_Passage provided:_
--- START ---

Yet because of the technology’s disruptive potential every industry, including those in content creation, need to keep informed, if not actively experiment. Despite the recent market downturn, the speed of innovation and investment is unlikely to slow.

Venture capital investments in Web3 exceeded USD18 billion in the first half of 2022, remaining on track to top the peak of USD32.4 billion worth of deals in 2021.

“We are already starting to see the emergence of Web3 native marketplaces, payment networks, and deposit and loan platforms,” McKinsey advises. “The emergence of Web3 gaming, social, and media platforms – the Web3 metaverse – could be next.”

What’s more engagement is growing fastest among younger generations.

In a recent McKinsey survey of 35,000 active online users in some of the largest digital-asset markets –India, Singapore, the UK and US – 20% of respondents age 25 to 44 said they own digital assets. Two thirds of those had already made payments using digital assets and just over half had used NFTs as a form of digital identity or performed play-to-earn activities with digital assets.

Content creators at the heart of Web3

Here’s where Neal Stephenson comes in. Not content to let Web3 become the domain of capital he has co-devised Lamina1, a suite of blockchain, interoperating tools and decentralised services optimised for an open metaverse. In Stephenson’s vision creators are placed front and centre.

Since no blockchain has been expressly designed to support the unique needs of the open metaverse or that of creative communities, he maintains, that’s what Lamina1 will be.

It’s worth quoting his argument in full from the white paper announcing the project.

“Makers have long relied upon financiers, platform owners and publishers to grant their ideas oxygen and provide a pathway to broad distribution and monetisation. Though the introduction of new software and tools has allowed more amateur makers to enter the market, it has not tipped the model toward creators. This is squarely what we’re interested in – building a home with more favourable economics for those who create the content we voraciously consume.

--- END ---

Continue the passage on Web3 and Lamina1 from the point where it stops.

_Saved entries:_
--- START ---

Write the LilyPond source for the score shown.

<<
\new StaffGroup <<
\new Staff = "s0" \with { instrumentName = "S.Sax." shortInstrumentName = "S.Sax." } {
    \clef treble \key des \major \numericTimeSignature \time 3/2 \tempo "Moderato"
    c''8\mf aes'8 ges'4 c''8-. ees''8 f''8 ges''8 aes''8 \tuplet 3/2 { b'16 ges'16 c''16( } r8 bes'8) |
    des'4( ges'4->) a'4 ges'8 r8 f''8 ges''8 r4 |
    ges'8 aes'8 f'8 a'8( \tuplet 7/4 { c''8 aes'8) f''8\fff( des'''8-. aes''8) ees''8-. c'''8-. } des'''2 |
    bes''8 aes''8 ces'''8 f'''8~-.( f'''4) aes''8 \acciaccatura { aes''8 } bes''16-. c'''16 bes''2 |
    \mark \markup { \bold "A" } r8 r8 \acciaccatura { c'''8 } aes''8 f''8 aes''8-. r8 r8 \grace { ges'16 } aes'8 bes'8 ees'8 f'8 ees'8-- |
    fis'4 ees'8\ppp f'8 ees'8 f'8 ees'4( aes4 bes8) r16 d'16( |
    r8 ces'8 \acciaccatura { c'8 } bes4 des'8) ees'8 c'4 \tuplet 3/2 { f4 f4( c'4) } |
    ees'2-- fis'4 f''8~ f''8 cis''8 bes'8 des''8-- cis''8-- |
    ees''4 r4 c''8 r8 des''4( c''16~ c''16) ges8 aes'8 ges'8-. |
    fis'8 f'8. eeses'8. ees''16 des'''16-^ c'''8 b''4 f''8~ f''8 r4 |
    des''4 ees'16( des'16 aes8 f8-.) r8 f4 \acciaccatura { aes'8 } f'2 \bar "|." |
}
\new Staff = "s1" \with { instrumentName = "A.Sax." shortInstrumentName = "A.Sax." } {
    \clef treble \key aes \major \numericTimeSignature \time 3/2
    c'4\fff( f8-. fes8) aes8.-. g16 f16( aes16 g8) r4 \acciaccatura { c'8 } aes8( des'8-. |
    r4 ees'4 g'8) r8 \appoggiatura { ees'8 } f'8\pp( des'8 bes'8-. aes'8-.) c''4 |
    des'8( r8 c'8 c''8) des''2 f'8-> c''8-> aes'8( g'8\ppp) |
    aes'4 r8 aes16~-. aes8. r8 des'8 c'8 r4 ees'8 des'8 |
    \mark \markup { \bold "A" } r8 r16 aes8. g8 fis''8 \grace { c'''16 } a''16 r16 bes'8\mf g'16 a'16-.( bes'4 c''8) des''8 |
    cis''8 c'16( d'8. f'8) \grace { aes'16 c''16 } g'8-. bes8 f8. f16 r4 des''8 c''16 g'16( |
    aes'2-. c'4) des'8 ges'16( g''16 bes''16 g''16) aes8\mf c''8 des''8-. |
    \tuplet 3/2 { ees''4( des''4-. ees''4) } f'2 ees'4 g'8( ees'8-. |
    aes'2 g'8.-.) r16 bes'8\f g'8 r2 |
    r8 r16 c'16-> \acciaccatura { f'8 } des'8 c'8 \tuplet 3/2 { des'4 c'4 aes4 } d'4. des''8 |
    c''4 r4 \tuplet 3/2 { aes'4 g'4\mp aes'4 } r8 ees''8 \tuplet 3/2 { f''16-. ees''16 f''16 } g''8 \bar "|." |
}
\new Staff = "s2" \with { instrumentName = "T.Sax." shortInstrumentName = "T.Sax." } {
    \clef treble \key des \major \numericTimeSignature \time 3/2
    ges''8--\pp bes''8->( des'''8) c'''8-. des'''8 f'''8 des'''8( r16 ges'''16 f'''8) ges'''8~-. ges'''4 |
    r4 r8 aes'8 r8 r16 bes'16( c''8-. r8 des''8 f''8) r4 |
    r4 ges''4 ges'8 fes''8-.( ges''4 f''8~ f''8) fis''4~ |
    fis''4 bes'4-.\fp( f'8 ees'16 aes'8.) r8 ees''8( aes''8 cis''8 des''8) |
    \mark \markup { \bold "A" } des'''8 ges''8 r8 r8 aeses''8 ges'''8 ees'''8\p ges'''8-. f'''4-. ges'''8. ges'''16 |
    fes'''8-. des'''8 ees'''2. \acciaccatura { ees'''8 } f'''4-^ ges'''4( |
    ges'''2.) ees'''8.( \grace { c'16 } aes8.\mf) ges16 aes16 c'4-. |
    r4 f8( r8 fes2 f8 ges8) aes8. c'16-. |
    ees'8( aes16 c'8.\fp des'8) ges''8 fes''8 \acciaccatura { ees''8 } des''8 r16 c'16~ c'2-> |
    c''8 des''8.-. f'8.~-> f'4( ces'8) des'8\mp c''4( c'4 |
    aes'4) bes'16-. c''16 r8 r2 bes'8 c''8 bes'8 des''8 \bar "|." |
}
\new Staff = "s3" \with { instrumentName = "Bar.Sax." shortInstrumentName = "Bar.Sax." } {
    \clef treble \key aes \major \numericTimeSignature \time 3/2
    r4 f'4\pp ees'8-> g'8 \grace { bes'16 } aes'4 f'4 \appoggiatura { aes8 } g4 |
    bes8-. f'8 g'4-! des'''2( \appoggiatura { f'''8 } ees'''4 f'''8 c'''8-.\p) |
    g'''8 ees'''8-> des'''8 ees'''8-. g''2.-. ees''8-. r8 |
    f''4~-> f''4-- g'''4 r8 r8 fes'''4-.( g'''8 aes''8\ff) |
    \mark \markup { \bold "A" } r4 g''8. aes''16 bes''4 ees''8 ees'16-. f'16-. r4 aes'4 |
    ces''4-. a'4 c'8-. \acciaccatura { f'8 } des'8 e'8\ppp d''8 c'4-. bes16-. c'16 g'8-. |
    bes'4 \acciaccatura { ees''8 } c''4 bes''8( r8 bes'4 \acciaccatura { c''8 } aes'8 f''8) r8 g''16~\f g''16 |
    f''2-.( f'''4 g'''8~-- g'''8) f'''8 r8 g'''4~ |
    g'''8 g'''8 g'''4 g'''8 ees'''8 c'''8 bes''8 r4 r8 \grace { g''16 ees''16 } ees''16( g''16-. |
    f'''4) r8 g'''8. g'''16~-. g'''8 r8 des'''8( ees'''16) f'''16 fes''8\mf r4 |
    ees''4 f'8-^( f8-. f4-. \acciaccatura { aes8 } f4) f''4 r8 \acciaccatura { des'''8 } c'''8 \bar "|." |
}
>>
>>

--- END ---

_Response area:_
He continues, “Today, storytellers, deep-thinkers and designers pitch and hustle in search of funding – in games, music, film, and fashion –– only to hand over 30-70% of their revenue, oft post-recoupment, to lenders and middlemen. By acquiring the work of creators, the platform owner expands the portfolio with subscriptions, ad revenue and insights, none of which is shared with those who bring the platform such success.”

Pulling no punches, he declares: “Inexorable economic forces drive investors to pay artists as little as possible while steering their creative output in the directions that involve the least financial risk. Lamina1 lights a new path forward.”

What is Lamina1?

Well, it is currently under active early-stage development with a roadmap to launch in 2023. It is building a blockchain with payment mechanisms and development kits. The venture is backed by prominent tech leaders, notably Epic Games and Unity, because the vast majority of today’s immersive metaverse experiences are powered by game engines.

More than this, though, Lamina1 wants to be the rallying point for an ecosystem of open source tools, standards and enabling technologies “conceived and co-developed with a community of creators.”

Stephenson explains, “As this new digital economy crystallises, so does the potential to reimagine the financial systems and foundational structures that fuel it. In its early stages, the success of this movement depends on the conviction of companies, creators and consumers to demand something different.”

He is pitching Lamina1 as a Skywalker which will wrest power from the Empire.

“None of this works unless developers ignore the lure of working with well-funded giants and sign up to a rebel effort devoted to an open metaverse,” says Stephenson’s Wired colleague Stephen Levy.

Stephenson himself ends on a note of which Marx would be proud.

“We march waving the pirate flag at the front of the cultural movement, asking both creators and consumers to join the fight for greater agency and ownership – the fight for an economy that is imagined, produced and owned by its creators. It’s going to be hard and it’s going to take heart, but the upside of providing a maker direct access to their market is staggering.”